__Problem to solve__. An exact reproduction of all entries is expected.

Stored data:
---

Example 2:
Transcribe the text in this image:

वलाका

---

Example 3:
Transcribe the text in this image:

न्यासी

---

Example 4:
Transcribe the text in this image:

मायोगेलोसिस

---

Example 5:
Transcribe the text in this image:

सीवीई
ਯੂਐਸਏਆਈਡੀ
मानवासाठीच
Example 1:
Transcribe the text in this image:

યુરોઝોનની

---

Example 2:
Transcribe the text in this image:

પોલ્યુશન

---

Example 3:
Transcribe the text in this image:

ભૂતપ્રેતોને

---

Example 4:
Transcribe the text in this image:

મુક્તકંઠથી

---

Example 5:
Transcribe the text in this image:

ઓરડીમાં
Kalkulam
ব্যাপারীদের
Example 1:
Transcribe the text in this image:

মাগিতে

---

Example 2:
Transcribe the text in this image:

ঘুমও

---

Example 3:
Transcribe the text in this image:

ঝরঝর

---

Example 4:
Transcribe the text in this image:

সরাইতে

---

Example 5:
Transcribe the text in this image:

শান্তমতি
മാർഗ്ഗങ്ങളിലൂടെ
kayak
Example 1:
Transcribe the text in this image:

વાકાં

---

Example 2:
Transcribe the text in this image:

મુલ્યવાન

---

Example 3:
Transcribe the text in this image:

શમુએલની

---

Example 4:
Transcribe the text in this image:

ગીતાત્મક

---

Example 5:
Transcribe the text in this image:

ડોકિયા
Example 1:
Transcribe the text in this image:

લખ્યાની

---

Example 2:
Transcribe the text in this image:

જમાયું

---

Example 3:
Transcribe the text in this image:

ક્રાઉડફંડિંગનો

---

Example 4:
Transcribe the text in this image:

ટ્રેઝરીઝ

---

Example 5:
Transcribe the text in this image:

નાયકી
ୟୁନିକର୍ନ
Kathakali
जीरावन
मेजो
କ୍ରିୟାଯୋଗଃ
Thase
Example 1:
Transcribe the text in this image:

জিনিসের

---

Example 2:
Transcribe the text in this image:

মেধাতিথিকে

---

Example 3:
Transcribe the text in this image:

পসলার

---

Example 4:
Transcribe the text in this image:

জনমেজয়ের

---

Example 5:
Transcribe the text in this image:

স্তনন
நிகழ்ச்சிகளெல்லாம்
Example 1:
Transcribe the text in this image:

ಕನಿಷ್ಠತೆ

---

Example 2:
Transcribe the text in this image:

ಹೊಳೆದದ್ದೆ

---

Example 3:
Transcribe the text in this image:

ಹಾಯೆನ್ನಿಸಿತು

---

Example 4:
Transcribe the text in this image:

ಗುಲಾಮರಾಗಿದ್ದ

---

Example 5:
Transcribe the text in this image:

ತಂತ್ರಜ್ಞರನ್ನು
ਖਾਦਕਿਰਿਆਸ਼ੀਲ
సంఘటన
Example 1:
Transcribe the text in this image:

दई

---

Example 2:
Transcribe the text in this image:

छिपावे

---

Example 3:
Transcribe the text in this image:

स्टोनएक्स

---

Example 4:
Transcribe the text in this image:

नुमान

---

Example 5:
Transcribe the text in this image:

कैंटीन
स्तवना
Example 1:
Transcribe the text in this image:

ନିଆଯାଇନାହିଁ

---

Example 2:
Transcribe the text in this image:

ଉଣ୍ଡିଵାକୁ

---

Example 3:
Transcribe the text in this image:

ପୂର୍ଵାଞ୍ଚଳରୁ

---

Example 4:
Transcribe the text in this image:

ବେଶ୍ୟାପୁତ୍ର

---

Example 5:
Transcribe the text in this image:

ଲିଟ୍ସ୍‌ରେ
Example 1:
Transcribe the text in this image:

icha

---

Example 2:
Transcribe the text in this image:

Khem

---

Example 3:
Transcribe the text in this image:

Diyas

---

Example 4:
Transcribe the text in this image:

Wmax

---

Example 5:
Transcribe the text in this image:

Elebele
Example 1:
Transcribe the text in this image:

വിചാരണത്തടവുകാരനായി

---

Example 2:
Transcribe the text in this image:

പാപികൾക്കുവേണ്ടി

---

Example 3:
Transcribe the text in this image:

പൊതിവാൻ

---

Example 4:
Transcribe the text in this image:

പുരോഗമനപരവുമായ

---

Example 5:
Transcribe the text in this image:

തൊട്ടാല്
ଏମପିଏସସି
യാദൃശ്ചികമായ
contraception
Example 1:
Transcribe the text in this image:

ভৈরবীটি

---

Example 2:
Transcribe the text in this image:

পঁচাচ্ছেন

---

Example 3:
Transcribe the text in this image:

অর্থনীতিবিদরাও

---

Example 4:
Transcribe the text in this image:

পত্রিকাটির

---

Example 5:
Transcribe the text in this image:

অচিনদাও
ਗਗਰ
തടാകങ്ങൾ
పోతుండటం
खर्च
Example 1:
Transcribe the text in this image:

__Problem solution__.
---

Example 2:
Transcribe the text in this image:

वलाका

---

Example 3:
Transcribe the text in this image:

न्यासी

---

Example 4:
Transcribe the text in this image:

मायोगेलोसिस

---

Example 5:
Transcribe the text in this image:

सीवीई
ਯੂਐਸਏਆਈਡੀ
मानवासाठीच
Example 1:
Transcribe the text in this image:

યુરોઝોનની

---

Example 2:
Transcribe the text in this image:

પોલ્યુશન

---

Example 3:
Transcribe the text in this image:

ભૂતપ્રેતોને

---

Example 4:
Transcribe the text in this image:

મુક્તકંઠથી

---

Example 5:
Transcribe the text in this image:

ઓરડીમાં
Kalkulam
ব্যাপারীদের
Example 1:
Transcribe the text in this image:

মাগিতে

---

Example 2:
Transcribe the text in this image:

ঘুমও

---

Example 3:
Transcribe the text in this image:

ঝরঝর

---

Example 4:
Transcribe the text in this image:

সরাইতে

---

Example 5:
Transcribe the text in this image:

শান্তমতি
മാർഗ്ഗങ്ങളിലൂടെ
kayak
Example 1:
Transcribe the text in this image:

વાકાં

---

Example 2:
Transcribe the text in this image:

મુલ્યવાન

---

Example 3:
Transcribe the text in this image:

શમુએલની

---

Example 4:
Transcribe the text in this image:

ગીતાત્મક

---

Example 5:
Transcribe the text in this image:

ડોકિયા
Example 1:
Transcribe the text in this image:

લખ્યાની

---

Example 2:
Transcribe the text in this image:

જમાયું

---

Example 3:
Transcribe the text in this image:

ક્રાઉડફંડિંગનો

---

Example 4:
Transcribe the text in this image:

ટ્રેઝરીઝ

---

Example 5:
Transcribe the text in this image:

નાયકી
ୟୁନିକର୍ନ
Kathakali
जीरावन
मेजो
କ୍ରିୟାଯୋଗଃ
Thase
Example 1:
Transcribe the text in this image:

জিনিসের

---

Example 2:
Transcribe the text in this image:

মেধাতিথিকে

---

Example 3:
Transcribe the text in this image:

পসলার

---

Example 4:
Transcribe the text in this image:

জনমেজয়ের

---

Example 5:
Transcribe the text in this image:

স্তনন
நிகழ்ச்சிகளெல்லாம்
Example 1:
Transcribe the text in this image:

ಕನಿಷ್ಠತೆ

---

Example 2:
Transcribe the text in this image:

ಹೊಳೆದದ್ದೆ

---

Example 3:
Transcribe the text in this image:

ಹಾಯೆನ್ನಿಸಿತು

---

Example 4:
Transcribe the text in this image:

ಗುಲಾಮರಾಗಿದ್ದ

---

Example 5:
Transcribe the text in this image:

ತಂತ್ರಜ್ಞರನ್ನು
ਖਾਦਕਿਰਿਆਸ਼ੀਲ
సంఘటన
Example 1:
Transcribe the text in this image:

दई

---

Example 2:
Transcribe the text in this image:

छिपावे

---

Example 3:
Transcribe the text in this image:

स्टोनएक्स

---

Example 4:
Transcribe the text in this image:

नुमान

---

Example 5:
Transcribe the text in this image:

कैंटीन
स्तवना
Example 1:
Transcribe the text in this image:

ନିଆଯାଇନାହିଁ

---

Example 2:
Transcribe the text in this image:

ଉଣ୍ଡିଵାକୁ

---

Example 3:
Transcribe the text in this image:

ପୂର୍ଵାଞ୍ଚଳରୁ

---

Example 4:
Transcribe the text in this image:

ବେଶ୍ୟାପୁତ୍ର

---

Example 5:
Transcribe the text in this image:

ଲିଟ୍ସ୍‌ରେ
Example 1:
Transcribe the text in this image:

icha

---

Example 2:
Transcribe the text in this image:

Khem

---

Example 3:
Transcribe the text in this image:

Diyas

---

Example 4:
Transcribe the text in this image:

Wmax

---

Example 5:
Transcribe the text in this image:

Elebele
Example 1:
Transcribe the text in this image:

വിചാരണത്തടവുകാരനായി

---

Example 2:
Transcribe the text in this image:

പാപികൾക്കുവേണ്ടി

---

Example 3:
Transcribe the text in this image:

പൊതിവാൻ

---

Example 4:
Transcribe the text in this image:

പുരോഗമനപരവുമായ

---

Example 5:
Transcribe the text in this image:

തൊട്ടാല്
ଏମପିଏସସି
യാദൃശ്ചികമായ
contraception
Example 1:
Transcribe the text in this image:

ভৈরবীটি

---

Example 2:
Transcribe the text in this image:

পঁচাচ্ছেন

---

Example 3:
Transcribe the text in this image:

অর্থনীতিবিদরাও

---

Example 4:
Transcribe the text in this image:

পত্রিকাটির

---

Example 5:
Transcribe the text in this image:

অচিনদাও
ਗਗਰ
തടാകങ്ങൾ
పోతుండటం
खर्च
Example 1:
Transcribe the text in this image:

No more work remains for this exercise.